I’m one of those (possibly annoying) people that enjoys testing themselves in various aspects of life. I like pushing my limits, strategically leaving my comfort zone and seeing what I’m capable of, while simultaneously observing what benefits, if any, I notice along the way. I’ve done this with exercise, nutrition, caffeine, social media and yes, alcohol. I estimate that I’ve done 5 alcohol fasts in my life, the longest being 35 days. In fact, looking back, this is the longest I've gone without drinking since my junior year of high school (please don’t show this to my mom). 


Even though I found 120 days to be fairly easy, there were some challenges. One of the greatest challenges had more to do with my social environment than with alcohol itself. I live adjacent to the famous wine region, Napa Valley, where alcohol is thoroughly built into the culture and is basically acceptable anytime, anywhere. On top of that, I work at a winery, meaning that I’m surrounded by wine both at and off work. I work with wine people, my neighbors are wine people, my friends are wine people and I am a wine person. It’s part of the local culture and it’s been a part of my own culture for over 15 years. And, naturally, I found it really challenging to disconnect from that, even for a short period of time.


Where I live is an extreme example, but in society as a whole, drinking is so ingrained and accepted that it often feels like unless you have a big problem with alcohol, there’s no problem at all. As if the only reason someone would ever stop drinking is if they were out of control with it. But life is rarely black and white—there are always shades of gray. And while I would never be considered a “problem drinker," it’s fair to say that alcohol created problems for me. No, it did not ruin my career, relationships or finances, but it became a hurdle between where I am and where I want to be. I discovered that when drinking plays a large role in my life, I am not my best. It’s that simple.

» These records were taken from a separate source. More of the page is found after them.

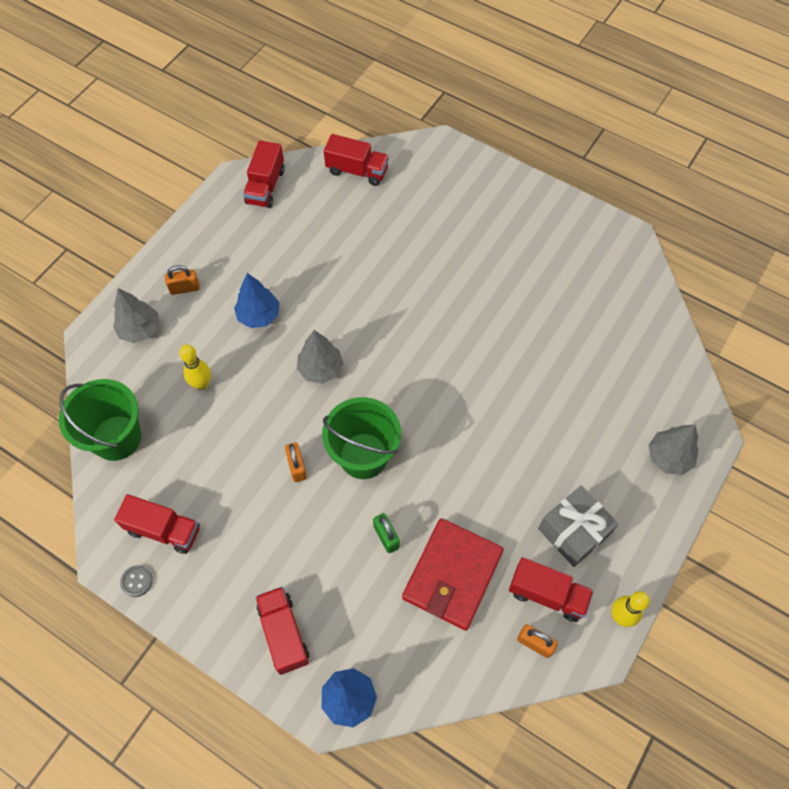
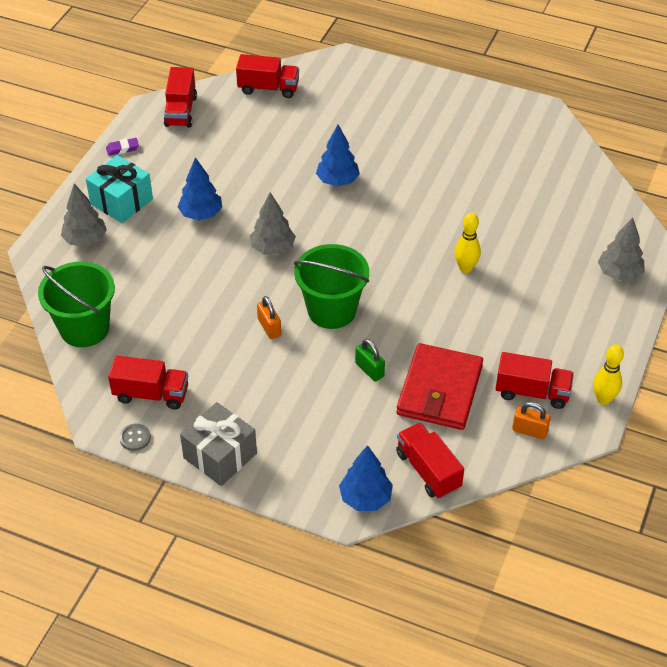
camera: 10 degrees left, 15 degrees down
orange padlock [165,265,200,295] -> turquoise gift [86,155,153,223]
yellow bowling pin [179,344,211,390] -> yellow bowling pin moved to [455,213,481,273]
red truck [255,586,309,675] -> red truck moved to [396,423,464,499]
grey gift [538,485,619,567] -> grey gift moved to [180,402,257,486]
none -> purple eraser [106,138,139,156]
none -> blue tree [316,125,360,187]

Once I removed alcohol for a significant period of time, it allowed me to be more objective as I compared the upsides of not drinking with the downsides of drinking. What I realized is that, similar to a snowball gaining size and speed as it tumbles down a snowy hill, my drinking followed a pattern in which small, innocent behaviors began to attract other behaviors along the way. Some of the problems that alcohol caused in my life were so subtle that, from the outside, most people wouldn’t even recognize them as problems. Shoot, I often didn’t even recognize them as problems from the inside. But the snowball kept tumbling, and by the time it reached the bottom of the hill, it had undeniably grown in size. 


As humans, we are highly motivated by both pleasure and pain. That is why we rarely change when we are perfectly comfortable. Something typically has to pull us, or push us, towards altering our behavior. For me, my drinking was never “painful” enough to yank me towards immediate behavior change—it was more like a subtle friction that slowly began to intensify over time. Even though it took a while, I eventually began to realize that, for me, alcohol had far more downsides than I initially realized.

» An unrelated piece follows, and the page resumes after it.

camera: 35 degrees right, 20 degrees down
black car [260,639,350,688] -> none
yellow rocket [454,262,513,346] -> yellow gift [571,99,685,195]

One obvious downside is the hangover. The older I got, the worse the hangovers became. Meanwhile, the amount of alcohol necessary to trigger those hangovers became less. To make matters worse, the hangovers would routinely alter my plans the following day, either causing me to be completely unproductive, or significantly less productive than I wanted to be. A day spent hungover often felt like an entirely wasted day. And I’ve begun to recognize that days are precious and should not be wasted. 


Second, I’ve never been a great sleeper, but alcohol made it noticeably worse. While drinking I would typically stay up much later than usual, which would cause me to lose out on hours of sleep due to the fact that my body wakes up at basically the same time each morning. Meaning that even if I stayed up really late, I’d still wake up bright and early the following day. But even if I managed to go to bed at my normal time, my sleep quality would be very low—tossing and turning and far from restful. In both cases I would wake up exhausted, literally dreading the day ahead, particularly if I had to go to work, which is not a recommended way to begin a precious new day. From there, my hangovers and sleep problems often snowballed into issues of their own—specifically regarding my fitness and nutrition.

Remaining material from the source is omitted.